Turkey turmoil rattles Wall St., banks take a knock

August 10, 2018

By Amy Caren Daniel

(Reuters) – U.S stocks fell on Friday as a deepening crisis in Turkey dragged on bank stocks and triggered fears that it could spread to other global economies.

At the heart of the crisis was a slump in the Turkish lira, which worsened after President Donald Trump doubled tariffs on steel and aluminum imported from the country.

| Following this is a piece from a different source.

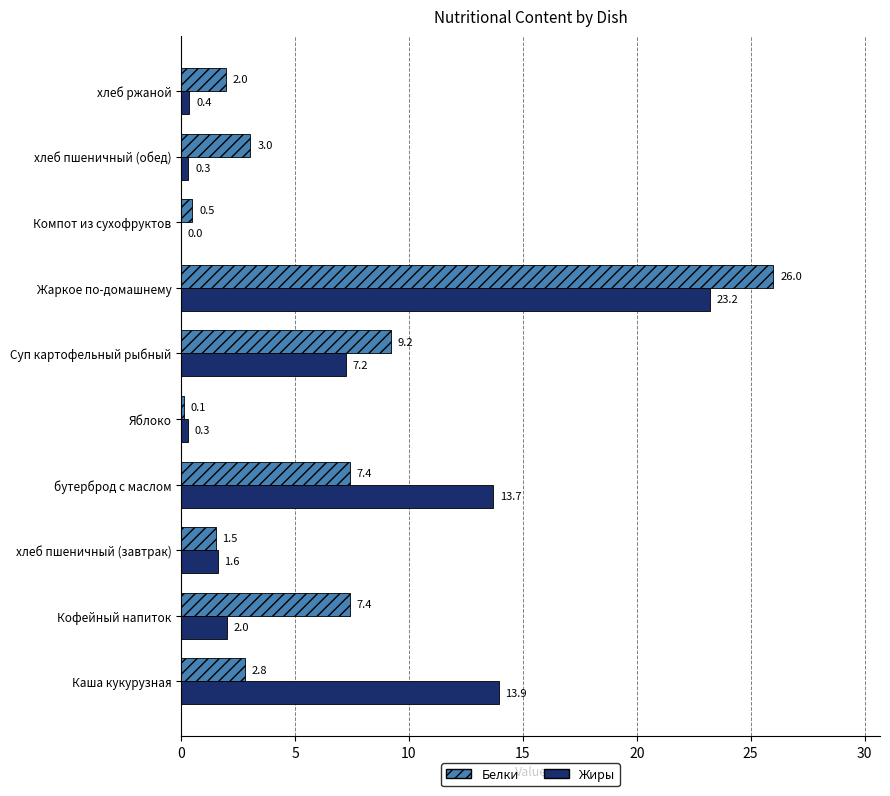

Between Яблоко and хлеб ржаной, which series saw the biggest shift?

Белки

“The currency crisis is actually a banking crisis as Turkey owes so much money to so many different banks, that they risk a potential contagion,” said David McKnight, adviser at David McKnight & Co in Puerto Rico.

“As long as Trump is going to be willy-nilly with tariffs, there’s going to be a lot of uncertainty and markets thrive on certainty.”

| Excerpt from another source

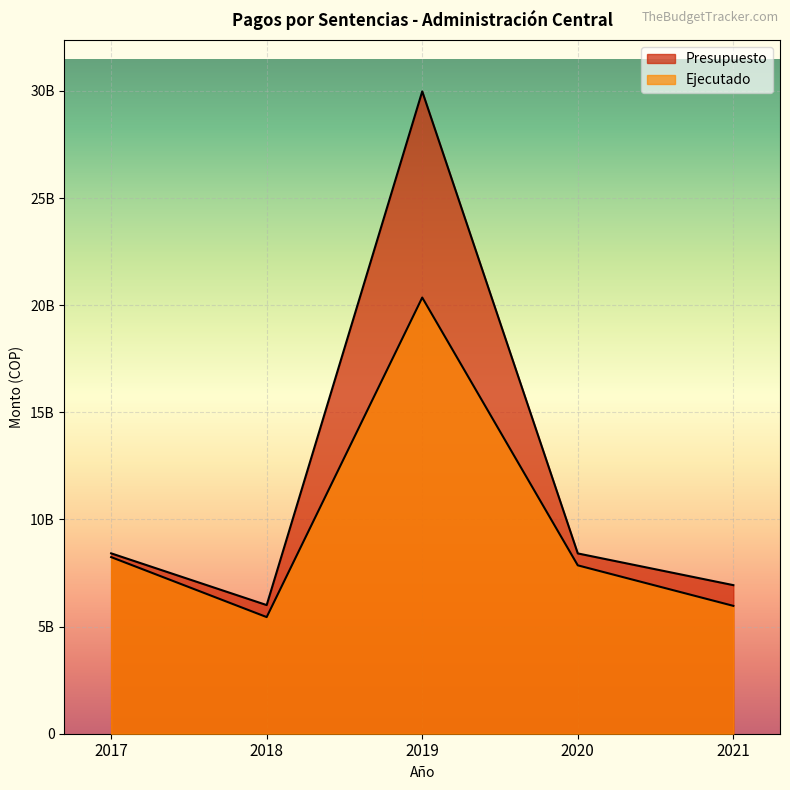

Where does the Presupuesto series first go above 8415202735?

2017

Citigroup <C.N>, the most global of the major U.S. banks, fell 2.3 percent. JPMorgan <JPM.N>, Wells Fargo <WFC.N> and Bank of America <BAC.N> were all down about 1 percent.

Investors fled to safe-haven assets, pushing the dollar to a 13-month high and weighing on U.S. bond yields that slipped to a three-week low. [US/]

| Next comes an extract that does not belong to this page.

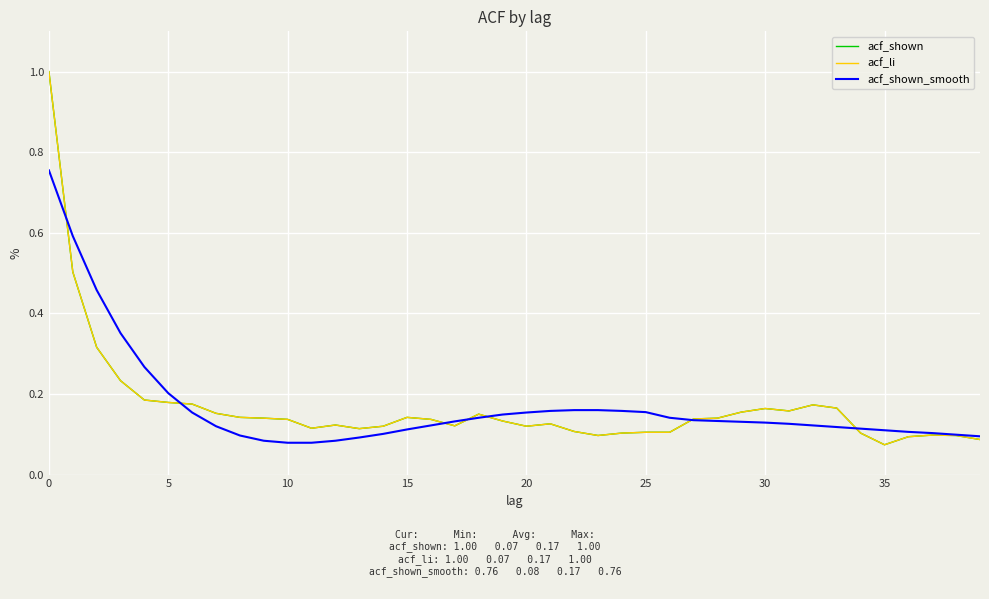

Does the chart have visible grid lines?

Yes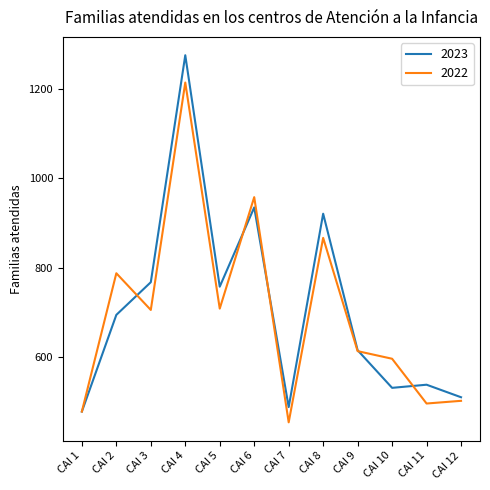

Count the number of categories in the chart.

12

Shares of trade-sensitive companies declined, with Boeing <BA.N>, 3M <MMM.N> and Caterpillar <CAT.N> down between 2.3 percent and 4 percent.

At 12:41 p.m. ET, the Dow Jones Industrial Average <.DJI> was down 175.04 points, or 0.69 percent, at 25,334.19, the S&P 500 <.SPX> was down 14.98 points, or 0.52 percent, at 2,838.60 and the Nasdaq Composite <.IXIC> was down 27.87 points, or 0.35 percent, at 7,863.91.

All the 11 major S&P sectors were trading in the red.

“Today’s impact has set the markets in a temporary risk-off sentiment,” said Matt Forester, chief investment officer of BNY Mellon’s Lockwood Advisors.

S&P technology sector’s <.SPLRCT> 0.5 percent fall was led by chipmakers. Intel <INTC.O> dropped 2.3 percent after Goldman Sachs downgraded the stock to “sell”.

Microchip <MCHP.O> shares fell 9.9 percent, among the biggest decliners on the S&P, after disappointing second-quarter revenue forecast.

Data on Friday showed U.S. consumer prices rose in July and the underlying trend continued to strengthen, pointing to a steady increase in inflation pressures.

Declining issues outnumbered advancers for a 1.63-to-1 ratio on the NYSE and for a 1.06-to-1 ratio on the Nasdaq.

The S&P index recorded 12 new 52-week highs and 10 new lows, while the Nasdaq recorded 73 new highs and 78 new lows.